Bloc de texte =>
* * * *

À la Bpi, niveau 3, 914(863) PIA

Couverture Les sans-terre du Brésil

Les Sans-terre du Brésil : géographie d'un mouvement socio-territorial

Jean-Yves Martin
l'Harmattan, 2001

L’auteur, géographe engagé, nous montre comment le MST, Mouvement des Travailleurs Ruraux Sans-Terre, transforme le territoire en occupant les terres improductives et en luttant pour transformer les latifùndios en assentamentos. Les sans-terre se resocialisent en brisant les cercles de l’exclusion, ils imposent une réforme agraire, avec son lot de violences et de combats judiciaires et s’opposent au néolibéralisme. Le livre est riche de témoignages, de documents et de statistiques.

* * * *

Extraits d'enregistrements =>
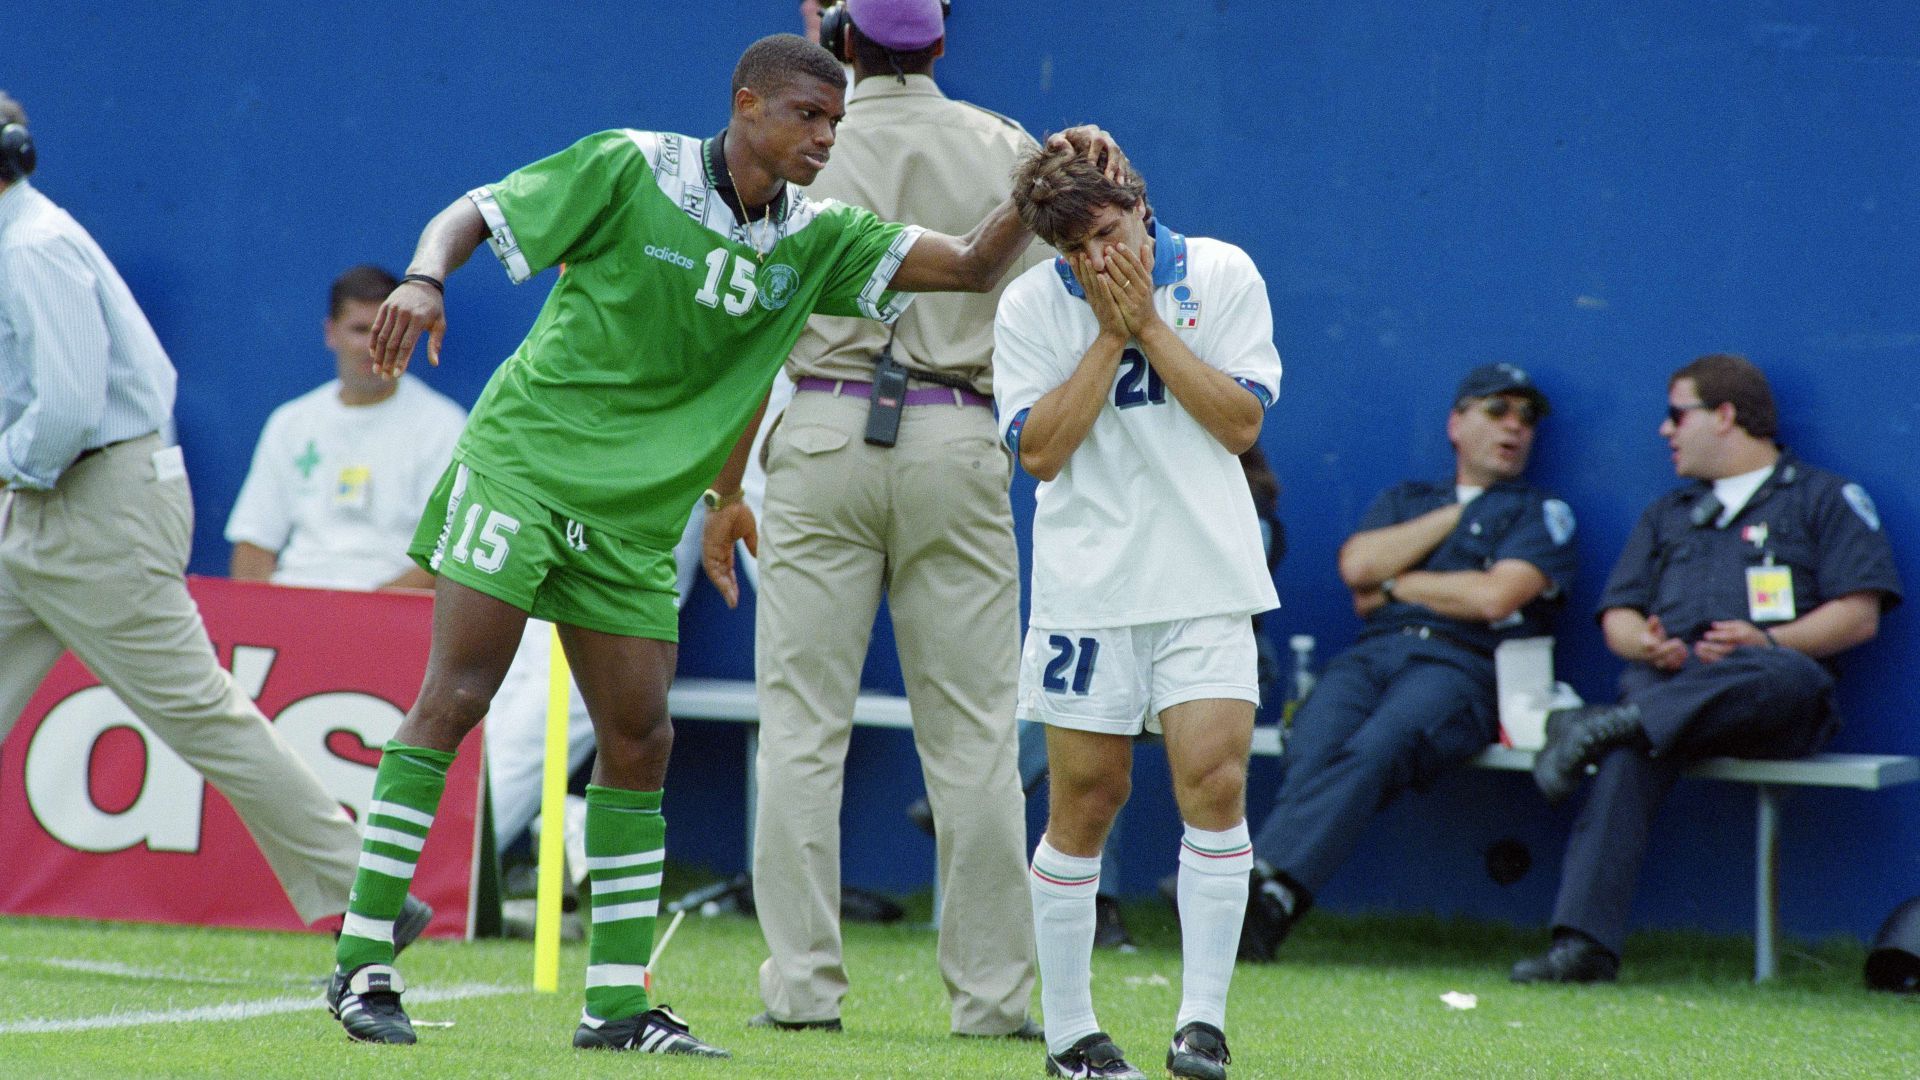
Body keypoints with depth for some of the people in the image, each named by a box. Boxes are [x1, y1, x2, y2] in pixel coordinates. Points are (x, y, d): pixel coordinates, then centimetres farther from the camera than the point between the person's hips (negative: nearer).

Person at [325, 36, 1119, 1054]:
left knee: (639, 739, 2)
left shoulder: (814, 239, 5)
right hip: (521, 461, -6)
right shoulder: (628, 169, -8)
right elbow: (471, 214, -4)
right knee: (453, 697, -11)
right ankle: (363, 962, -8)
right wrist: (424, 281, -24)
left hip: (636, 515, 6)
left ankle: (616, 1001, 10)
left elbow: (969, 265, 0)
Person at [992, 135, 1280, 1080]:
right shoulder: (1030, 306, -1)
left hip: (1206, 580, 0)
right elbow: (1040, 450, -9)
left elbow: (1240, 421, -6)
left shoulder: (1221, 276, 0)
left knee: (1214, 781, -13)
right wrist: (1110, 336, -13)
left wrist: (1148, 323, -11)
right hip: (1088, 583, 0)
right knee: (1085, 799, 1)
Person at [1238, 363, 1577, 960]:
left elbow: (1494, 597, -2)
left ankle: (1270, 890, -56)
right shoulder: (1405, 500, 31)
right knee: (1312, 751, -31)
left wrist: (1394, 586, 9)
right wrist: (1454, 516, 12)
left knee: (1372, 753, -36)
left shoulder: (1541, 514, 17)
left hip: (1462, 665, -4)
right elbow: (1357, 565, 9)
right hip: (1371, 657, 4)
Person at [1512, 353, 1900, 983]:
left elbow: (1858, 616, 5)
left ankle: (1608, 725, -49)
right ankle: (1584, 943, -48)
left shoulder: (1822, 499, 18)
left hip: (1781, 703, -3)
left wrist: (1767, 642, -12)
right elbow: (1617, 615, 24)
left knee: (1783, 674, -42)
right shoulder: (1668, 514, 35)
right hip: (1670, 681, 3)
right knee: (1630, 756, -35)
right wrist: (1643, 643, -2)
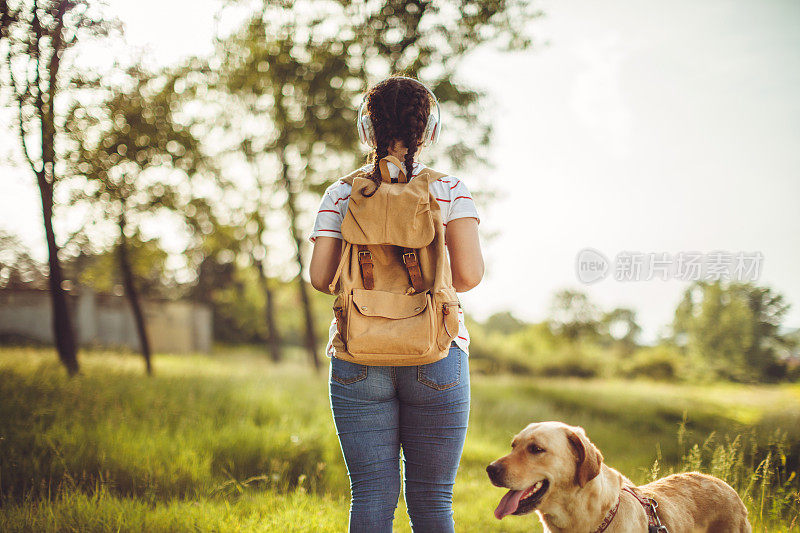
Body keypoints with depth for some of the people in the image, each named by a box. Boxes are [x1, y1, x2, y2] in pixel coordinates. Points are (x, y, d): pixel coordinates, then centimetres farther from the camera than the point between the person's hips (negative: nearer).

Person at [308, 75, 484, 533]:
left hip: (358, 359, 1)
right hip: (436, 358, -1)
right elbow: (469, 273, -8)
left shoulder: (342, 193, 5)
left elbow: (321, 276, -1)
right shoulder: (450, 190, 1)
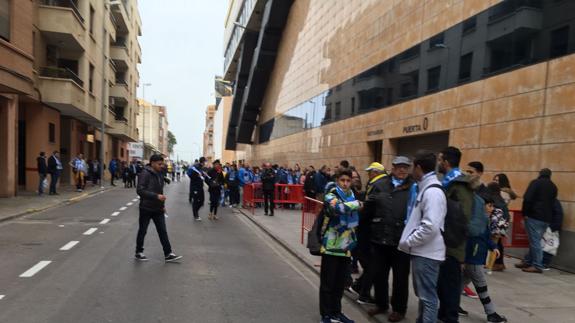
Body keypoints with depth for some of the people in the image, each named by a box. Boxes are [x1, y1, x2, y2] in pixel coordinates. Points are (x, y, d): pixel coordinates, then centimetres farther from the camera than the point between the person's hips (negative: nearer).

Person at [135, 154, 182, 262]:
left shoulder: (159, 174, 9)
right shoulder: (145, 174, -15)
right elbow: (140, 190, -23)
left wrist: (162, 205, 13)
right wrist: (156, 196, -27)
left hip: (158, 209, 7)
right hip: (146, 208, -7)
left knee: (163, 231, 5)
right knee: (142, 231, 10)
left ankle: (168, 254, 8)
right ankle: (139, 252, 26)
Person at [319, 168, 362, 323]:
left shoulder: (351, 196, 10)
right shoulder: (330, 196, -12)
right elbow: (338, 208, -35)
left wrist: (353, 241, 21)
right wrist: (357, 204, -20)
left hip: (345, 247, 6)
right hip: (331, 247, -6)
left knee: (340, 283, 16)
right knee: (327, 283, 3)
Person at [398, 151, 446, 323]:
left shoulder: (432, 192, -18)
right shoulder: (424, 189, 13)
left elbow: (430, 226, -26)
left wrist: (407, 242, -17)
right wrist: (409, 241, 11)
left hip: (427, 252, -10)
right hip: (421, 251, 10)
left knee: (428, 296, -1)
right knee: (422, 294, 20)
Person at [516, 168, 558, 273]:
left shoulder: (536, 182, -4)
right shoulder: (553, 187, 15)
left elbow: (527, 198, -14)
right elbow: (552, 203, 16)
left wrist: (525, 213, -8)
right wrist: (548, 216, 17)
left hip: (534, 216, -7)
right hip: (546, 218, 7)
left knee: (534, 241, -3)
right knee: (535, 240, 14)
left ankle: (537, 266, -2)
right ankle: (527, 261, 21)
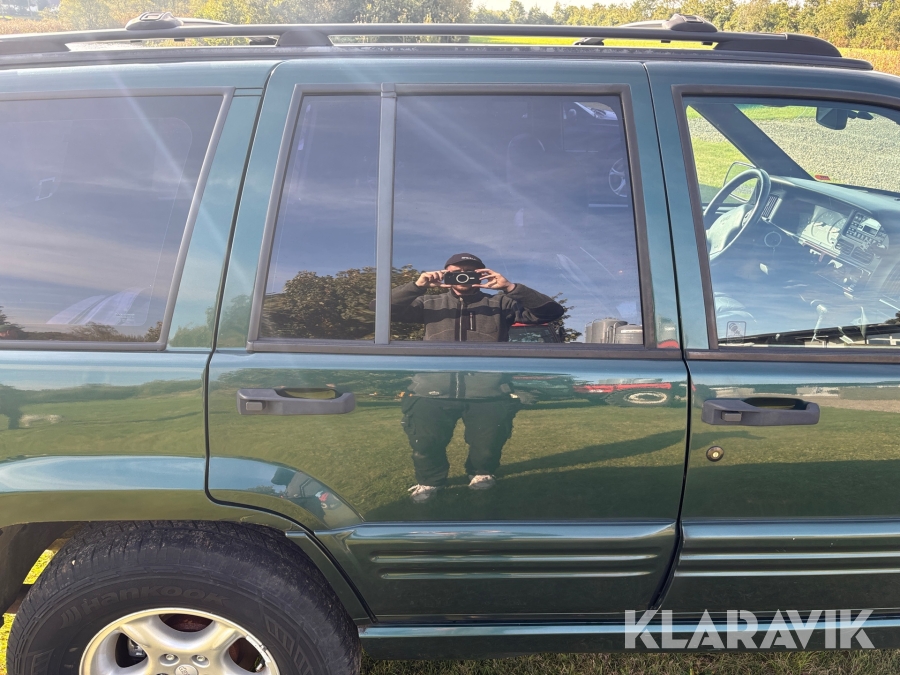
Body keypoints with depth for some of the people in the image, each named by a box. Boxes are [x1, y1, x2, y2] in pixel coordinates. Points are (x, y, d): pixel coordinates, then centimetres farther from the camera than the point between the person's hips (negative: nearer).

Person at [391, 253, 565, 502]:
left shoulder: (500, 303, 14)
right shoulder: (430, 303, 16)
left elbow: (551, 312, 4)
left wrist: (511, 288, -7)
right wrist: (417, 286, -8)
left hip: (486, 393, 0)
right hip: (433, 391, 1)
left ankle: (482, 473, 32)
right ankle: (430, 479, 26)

* * * *

Consignes =>
1) Reformulez sous forme de liste le paragraphe du texte sur les sans-terre du Brésil qui commence par « L’auteur, géographe engagé », en conservant ses faits principaux.
2) Rédigez la suite du texte sur les sans-terre du Brésil en partant de sa dernière phrase.

Corrigé =>
1)
- L'auteur, géographe engagé, montre comment le MST (Mouvement des Travailleurs Ruraux Sans-Terre) transforme le territoire.
- Le mouvement occupe les terres improductives et lutte pour transformer les latifùndios en assentamentos.
- Les sans-terre se resocialisent en brisant les cercles de l'exclusion.
- Ils imposent une réforme agraire, accompagnée de violences et de combats judiciaires.
- Ils s'opposent au néolibéralisme.
- Le livre est riche de témoignages, de documents et de statistiques.

2)
À la Bpi, niveau 3, 914(82) MAR

couverture Migrants en Guyane

Migrants en Guyane

Piantoni, Frédéric
Actes Sud ; Musée des cultures guyanaises, 2011

Dans ce catalogue d’exposition réalisé dans le cadre de l’année des outre-mer en France, Frédéric Piantoni, géographe et photographe nous propose une série de portraits d’immigrés réalisés entre 2006 et 2010, en Guyane française et sur ses marges (rives surinamienne et brésilienne). A chaque photographie sont attachés une biographie inachevée et le bref récit d’un parcours migratoire. Un texte sur la réalité migratoire en Guyane contextualise les images.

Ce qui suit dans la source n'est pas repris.